Es ist wie so oft: Die goldenen Horizonte versprechen die Branchenmedien, der Alltag ist dann eher silbergrau. Das Gehalt – tja, reden wir nicht drum herum. Wer im Forschungsbetrieb am Uniklinikum anheuert, spielt mit einem Jahresgehalt von ungefähr 40.000 € bis 55.000 €, je nach Qualifikation und Projektauslastung. In kleinen Biotechnologie-Unternehmen geht es mit 2.800 € für Einsteiger oft los, bei spezialisierten Fachkräften, etwa in der Prozessentwicklung oder regulatorischen Aufgaben, sind durchaus 3.500 € bis 4.200 € drin. Klar, Festanstellungen sind keine Selbstläufer. Die Konkurrenz ist da – nicht unbedingt aus München, vielmehr aus dem eigenen Hörsaaljahrgang, manchmal querbeet aus Frankreich oder der Schweiz.
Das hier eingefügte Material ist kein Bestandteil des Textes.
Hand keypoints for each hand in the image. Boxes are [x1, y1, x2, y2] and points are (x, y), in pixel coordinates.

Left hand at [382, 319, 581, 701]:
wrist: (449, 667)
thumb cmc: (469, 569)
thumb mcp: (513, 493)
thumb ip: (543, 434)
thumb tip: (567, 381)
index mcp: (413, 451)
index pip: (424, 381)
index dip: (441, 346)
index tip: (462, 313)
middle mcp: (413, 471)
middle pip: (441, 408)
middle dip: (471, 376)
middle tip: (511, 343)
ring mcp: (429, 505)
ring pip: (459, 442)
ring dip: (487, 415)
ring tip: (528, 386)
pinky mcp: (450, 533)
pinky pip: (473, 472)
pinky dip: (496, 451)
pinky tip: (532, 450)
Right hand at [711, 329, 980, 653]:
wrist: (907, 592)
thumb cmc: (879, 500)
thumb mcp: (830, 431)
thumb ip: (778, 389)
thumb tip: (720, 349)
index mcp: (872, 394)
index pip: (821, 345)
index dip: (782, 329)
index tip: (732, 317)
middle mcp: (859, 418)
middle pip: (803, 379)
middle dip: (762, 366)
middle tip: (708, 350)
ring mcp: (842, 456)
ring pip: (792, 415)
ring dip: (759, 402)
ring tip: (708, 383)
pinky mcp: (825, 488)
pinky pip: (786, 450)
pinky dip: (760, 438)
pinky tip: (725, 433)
Was sich positiv vom bundesdeutschen Durchschnitt abhebt: die offene, manchmal fast familiäre Unternehmenskultur. Mit einer Prise Eigenverantwortung, die kein Chef mehr erklären muss. Man hilft sich – außer es steht mal wieder eine entscheidende Ausschreibung an, dann wird auch in Freiburg die Ellbogenmentalität sichtbar. Man kann nicht alles haben.
Freiburg profiliert sich seit Jahren als Standort nachhaltiger Biotechnologie; der Green-Tech-Faktor steckt hier nicht nur im Uni-Image. Wer sich für Umweltanwendungen interessiert – etwa in der mikrobiellen Sanierung oder Rohstoffrückgewinnung – trifft am Oberrhein auf ungewöhnlich viele spin-offs aus der Umwelt- und Verfahrenstechnik. Die lokalen Akteure sind eng mit dem Süden vernetzt: Basel wirft seinen Schatten, sogar bis ins Breisgauer Speckgürtel.
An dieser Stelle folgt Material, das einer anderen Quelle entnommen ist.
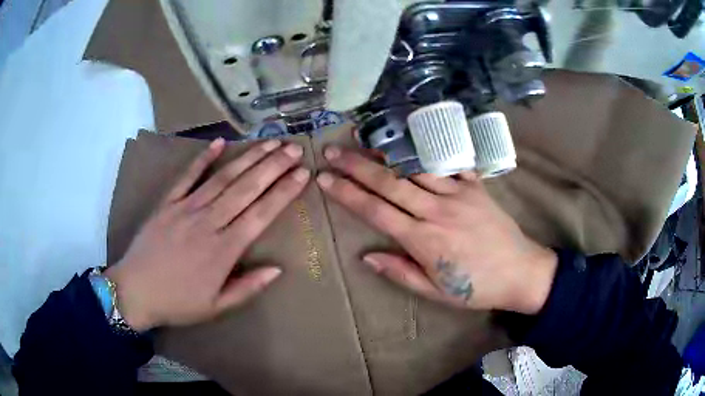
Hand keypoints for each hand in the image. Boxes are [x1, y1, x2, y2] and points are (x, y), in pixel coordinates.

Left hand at [105, 138, 309, 330]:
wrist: (134, 291)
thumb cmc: (177, 302)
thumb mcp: (216, 307)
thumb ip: (247, 288)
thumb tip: (277, 269)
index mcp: (223, 250)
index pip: (260, 214)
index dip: (283, 192)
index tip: (302, 174)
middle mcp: (208, 222)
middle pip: (245, 188)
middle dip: (273, 166)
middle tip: (294, 148)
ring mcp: (186, 208)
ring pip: (223, 178)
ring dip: (248, 158)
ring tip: (270, 142)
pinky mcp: (167, 202)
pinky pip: (187, 176)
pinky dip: (203, 158)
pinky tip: (219, 142)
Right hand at [316, 146, 556, 314]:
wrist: (520, 272)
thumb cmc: (476, 288)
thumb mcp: (435, 292)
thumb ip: (400, 272)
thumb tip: (367, 257)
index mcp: (423, 240)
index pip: (375, 211)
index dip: (346, 193)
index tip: (324, 179)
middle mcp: (436, 211)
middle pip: (389, 183)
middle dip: (356, 166)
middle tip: (332, 151)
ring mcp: (458, 194)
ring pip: (414, 168)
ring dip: (385, 153)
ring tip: (361, 139)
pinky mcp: (476, 187)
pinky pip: (449, 164)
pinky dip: (427, 151)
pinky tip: (410, 141)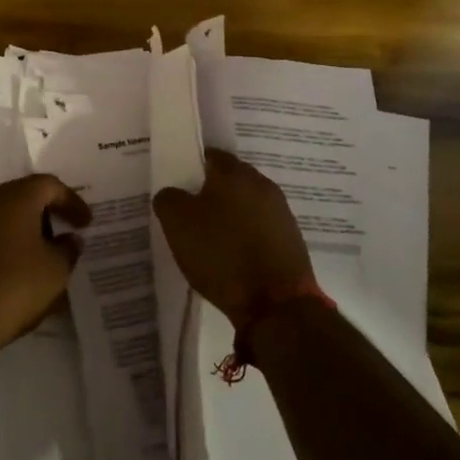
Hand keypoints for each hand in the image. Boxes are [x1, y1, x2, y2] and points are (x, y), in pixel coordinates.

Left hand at [0, 174, 90, 378]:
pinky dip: (8, 245)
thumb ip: (68, 249)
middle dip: (48, 214)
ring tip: (44, 257)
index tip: (87, 223)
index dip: (72, 202)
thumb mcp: (55, 271)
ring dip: (27, 231)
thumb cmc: (12, 287)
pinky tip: (17, 270)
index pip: (50, 185)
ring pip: (4, 216)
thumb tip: (69, 239)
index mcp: (14, 197)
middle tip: (66, 235)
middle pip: (24, 196)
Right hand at [153, 149, 314, 324]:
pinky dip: (245, 236)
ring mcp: (281, 212)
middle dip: (210, 192)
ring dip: (229, 215)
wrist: (275, 304)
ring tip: (209, 238)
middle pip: (229, 179)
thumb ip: (168, 198)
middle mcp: (262, 184)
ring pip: (246, 204)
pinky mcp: (291, 240)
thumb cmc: (222, 254)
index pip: (209, 155)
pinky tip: (232, 255)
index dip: (189, 167)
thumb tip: (172, 193)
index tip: (176, 185)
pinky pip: (259, 228)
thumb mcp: (177, 223)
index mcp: (234, 172)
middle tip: (188, 212)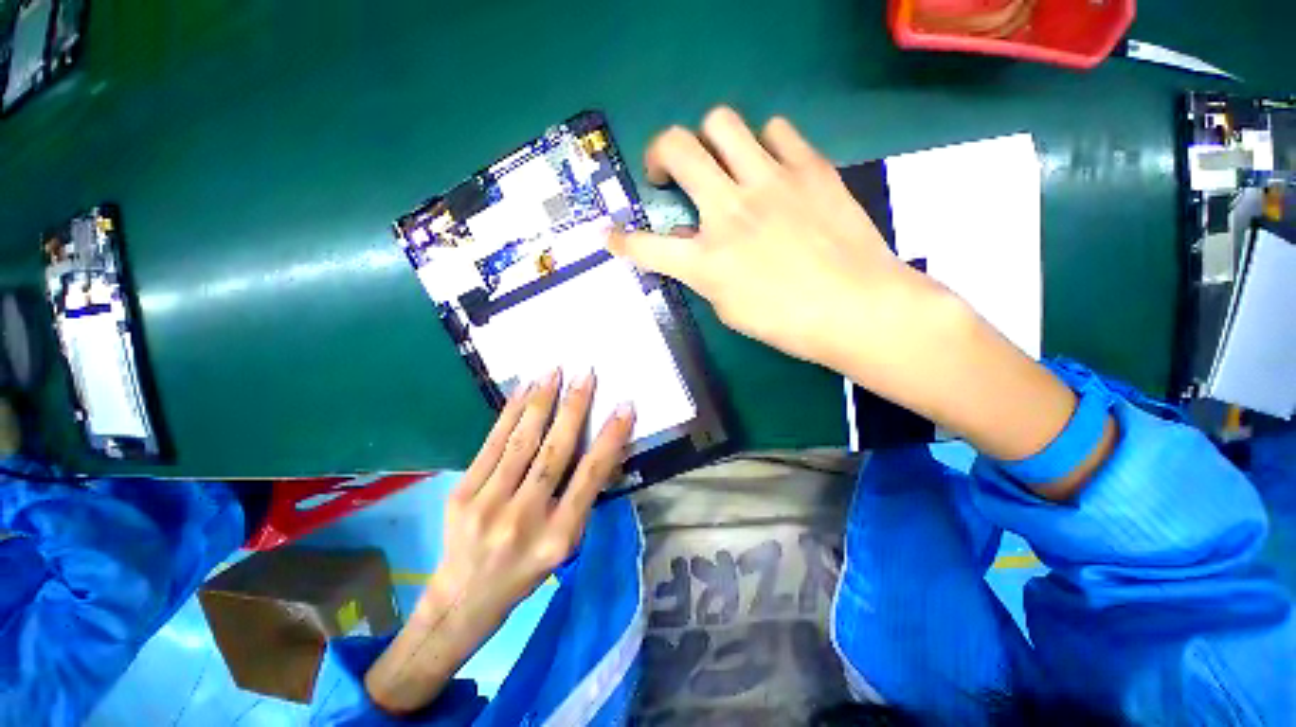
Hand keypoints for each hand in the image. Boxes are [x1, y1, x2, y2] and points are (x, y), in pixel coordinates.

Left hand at [365, 369, 634, 713]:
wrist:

Allerdings: Die Zahl der richtig großen Biotech-Arbeitgeber bleibt überschaubar – Expansionen sind eher die Ausnahme. Deshalb ist Flexibilität Trumpf, ebenso wie die Bereitschaft, in Mischrollen zwischen Labor, Dokumentation und manchmal auch Marketing zu springen. Wer hier keine starre Aufgabenteilung erwartet, findet sein Biotop.
Was die Stadt Freiburg reizvoll macht? Sicher die Nähe zu aktuellen Forschungstrends: Metagenomik, Biosensorik, nachhaltige Produktion. Hier wird Weiterbildung fast zum Zwang, zumindest zum Selbstläufer für alle, die nicht auf dem Stand von letzter Woche verharren möchten. Kooperationen mit Hochschulen, regelmäßige Treffen im Wissenschaftssektor und sogar der Austausch über die Landesgrenze – das alles ist keine hohle Phrase, sondern gelebter Alltag. Doch Achtung: Wer Sicherheit und festgetretene Pfade sucht, ist schnell raus.
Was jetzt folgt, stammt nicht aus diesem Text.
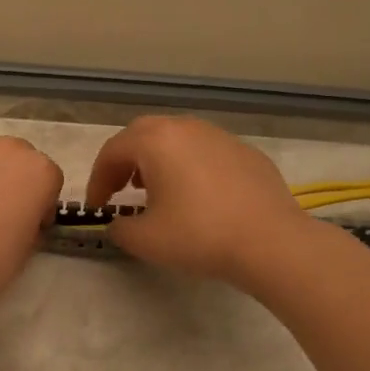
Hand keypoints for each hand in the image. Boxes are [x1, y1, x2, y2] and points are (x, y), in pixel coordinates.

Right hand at [83, 115, 317, 288]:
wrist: (271, 242)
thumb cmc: (199, 235)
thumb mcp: (145, 240)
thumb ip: (120, 228)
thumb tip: (119, 223)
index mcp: (155, 141)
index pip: (112, 151)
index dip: (97, 179)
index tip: (97, 206)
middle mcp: (186, 128)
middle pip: (143, 134)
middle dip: (125, 160)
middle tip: (121, 188)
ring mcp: (219, 136)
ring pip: (176, 139)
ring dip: (158, 160)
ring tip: (158, 191)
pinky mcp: (246, 152)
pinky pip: (205, 152)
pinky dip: (190, 167)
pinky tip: (198, 197)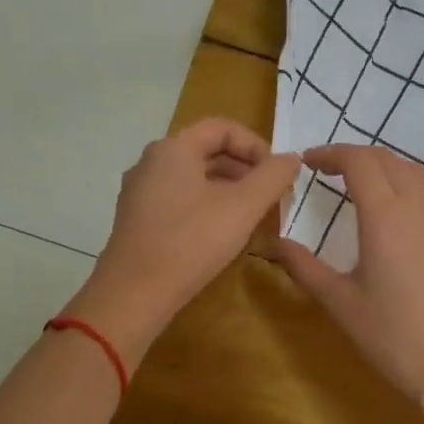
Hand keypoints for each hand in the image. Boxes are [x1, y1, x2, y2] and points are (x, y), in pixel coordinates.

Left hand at [66, 119, 300, 367]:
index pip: (222, 128)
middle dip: (244, 168)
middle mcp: (151, 161)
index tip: (278, 173)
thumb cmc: (191, 242)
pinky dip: (206, 204)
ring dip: (227, 188)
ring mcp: (140, 191)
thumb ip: (272, 177)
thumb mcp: (243, 207)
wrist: (133, 295)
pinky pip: (178, 198)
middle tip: (270, 194)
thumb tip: (291, 158)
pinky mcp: (137, 219)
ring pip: (193, 176)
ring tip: (251, 214)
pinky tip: (221, 232)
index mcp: (173, 148)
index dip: (256, 145)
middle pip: (206, 150)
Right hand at [274, 144, 423, 423]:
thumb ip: (305, 268)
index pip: (359, 162)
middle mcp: (416, 209)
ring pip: (413, 173)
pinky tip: (389, 213)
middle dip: (354, 156)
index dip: (331, 154)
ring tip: (356, 183)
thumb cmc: (391, 337)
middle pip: (386, 159)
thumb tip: (277, 244)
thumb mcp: (340, 303)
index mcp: (385, 217)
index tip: (307, 162)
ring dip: (382, 166)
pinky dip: (403, 184)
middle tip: (325, 170)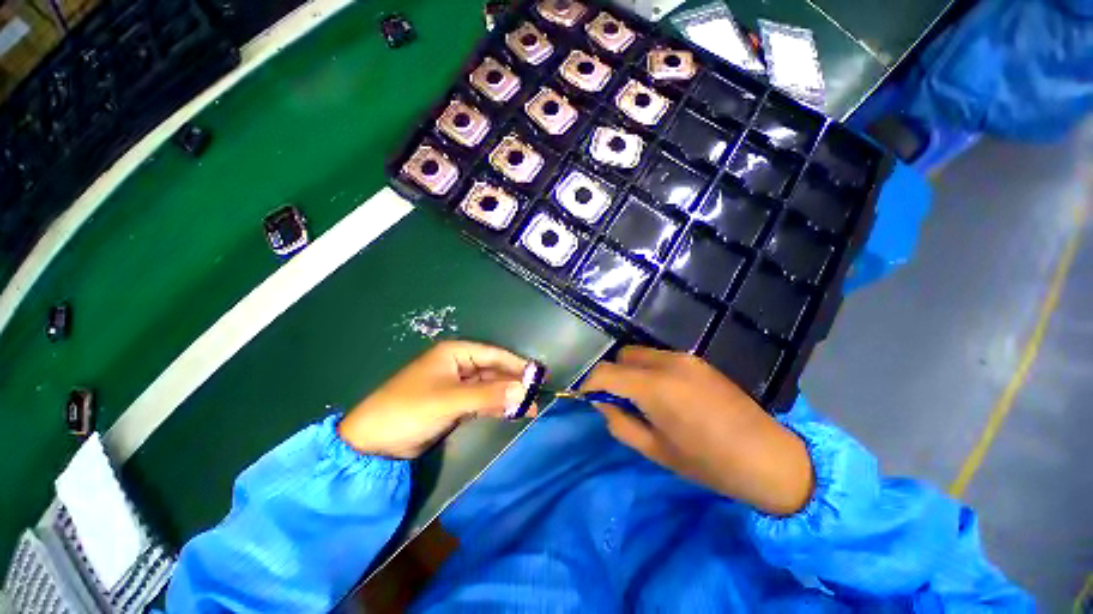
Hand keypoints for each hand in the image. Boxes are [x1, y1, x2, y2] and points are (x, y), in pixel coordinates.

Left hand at [338, 340, 535, 458]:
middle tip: (537, 396)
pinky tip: (512, 413)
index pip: (493, 355)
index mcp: (454, 353)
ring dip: (508, 397)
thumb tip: (524, 391)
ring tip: (530, 408)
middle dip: (514, 383)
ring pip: (489, 387)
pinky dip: (496, 406)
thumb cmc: (409, 410)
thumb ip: (488, 395)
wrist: (373, 443)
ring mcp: (457, 385)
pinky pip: (482, 401)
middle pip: (493, 371)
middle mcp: (458, 365)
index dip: (517, 364)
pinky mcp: (455, 403)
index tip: (539, 375)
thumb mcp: (449, 400)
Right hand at [581, 347, 813, 515]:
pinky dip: (649, 369)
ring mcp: (685, 358)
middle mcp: (667, 362)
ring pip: (640, 353)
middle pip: (622, 355)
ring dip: (631, 371)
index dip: (589, 382)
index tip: (585, 396)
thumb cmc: (708, 462)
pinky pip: (660, 357)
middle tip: (617, 399)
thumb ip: (619, 422)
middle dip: (612, 374)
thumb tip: (602, 403)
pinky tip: (664, 393)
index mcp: (654, 387)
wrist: (769, 456)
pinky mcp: (697, 360)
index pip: (605, 371)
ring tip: (642, 398)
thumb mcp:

Manchmal fragt man sich, warum sich überhaupt so viele junge Talente auf Freiburg einlassen, bei all den Herausforderungen und Unwägbarkeiten. Vielleicht ist es die Mischung: Stadtluft trifft Laborflair, Bodenständigkeit trifft Fantasie. Oder – vielleicht bin ich da zu eigensinnig – das Gefühl, an einem Ort zu arbeiten, an dem scheinbar kleine Schritte große Wirkung haben können. Es muss nicht immer die große Bühne sein. Für mich zählt das.